'''
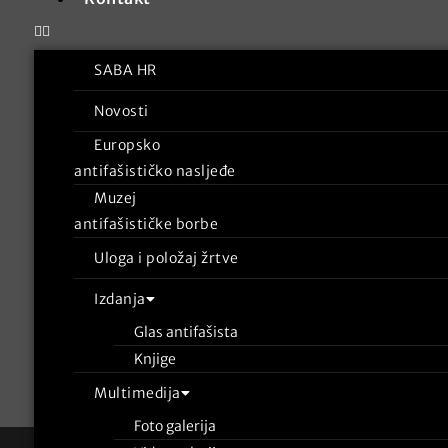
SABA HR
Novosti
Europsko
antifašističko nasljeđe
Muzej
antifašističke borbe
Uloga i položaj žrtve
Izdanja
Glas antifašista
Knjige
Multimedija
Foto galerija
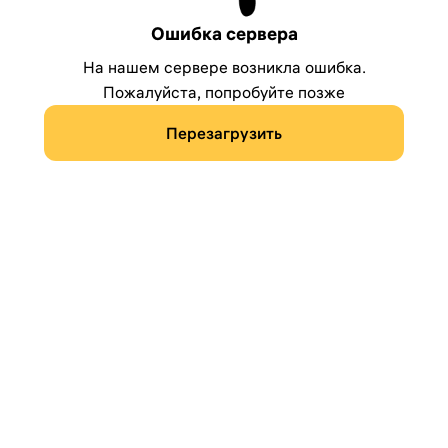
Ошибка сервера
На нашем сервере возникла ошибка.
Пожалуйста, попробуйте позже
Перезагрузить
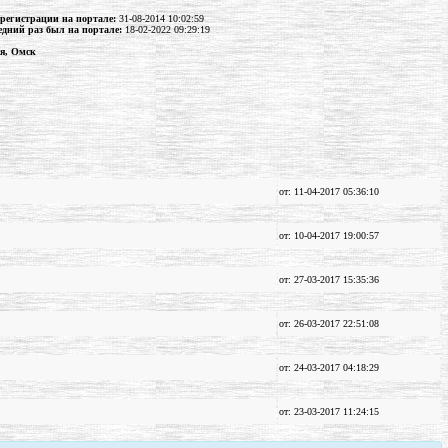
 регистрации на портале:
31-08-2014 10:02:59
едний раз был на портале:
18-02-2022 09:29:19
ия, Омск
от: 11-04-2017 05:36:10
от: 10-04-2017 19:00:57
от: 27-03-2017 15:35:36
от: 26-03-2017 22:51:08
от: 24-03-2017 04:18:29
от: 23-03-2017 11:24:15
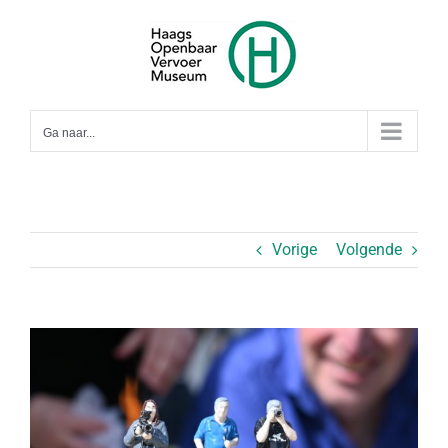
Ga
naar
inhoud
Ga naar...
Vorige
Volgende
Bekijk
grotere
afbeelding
'''
'''
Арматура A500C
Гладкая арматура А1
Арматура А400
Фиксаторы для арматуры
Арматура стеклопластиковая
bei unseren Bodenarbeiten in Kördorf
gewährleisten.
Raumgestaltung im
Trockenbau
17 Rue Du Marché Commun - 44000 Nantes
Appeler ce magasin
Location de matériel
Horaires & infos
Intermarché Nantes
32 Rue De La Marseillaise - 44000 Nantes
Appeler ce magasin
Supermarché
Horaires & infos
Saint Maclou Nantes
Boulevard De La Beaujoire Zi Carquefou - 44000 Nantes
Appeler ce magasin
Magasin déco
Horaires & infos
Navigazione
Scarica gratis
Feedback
'''
Requirement
Swap "Supermarché" for "Hypermarché" in the part of the listing that opens with the line containing "Арматура A500C" and closes with the line containing "Saint Maclou Nantes". Give back only those lines, with everything else left as it is.

Task response
Арматура A500C
Гладкая арматура А1
Арматура А400
Фиксаторы для арматуры
Арматура стеклопластиковая
bei unseren Bodenarbeiten in Kördorf
gewährleisten.
Raumgestaltung im
Trockenbau
17 Rue Du Marché Commun - 44000 Nantes
Appeler ce magasin
Location de matériel
Horaires & infos
Intermarché Nantes
32 Rue De La Marseillaise - 44000 Nantes
Appeler ce magasin
Hypermarché
Horaires & infos
Saint Maclou Nantes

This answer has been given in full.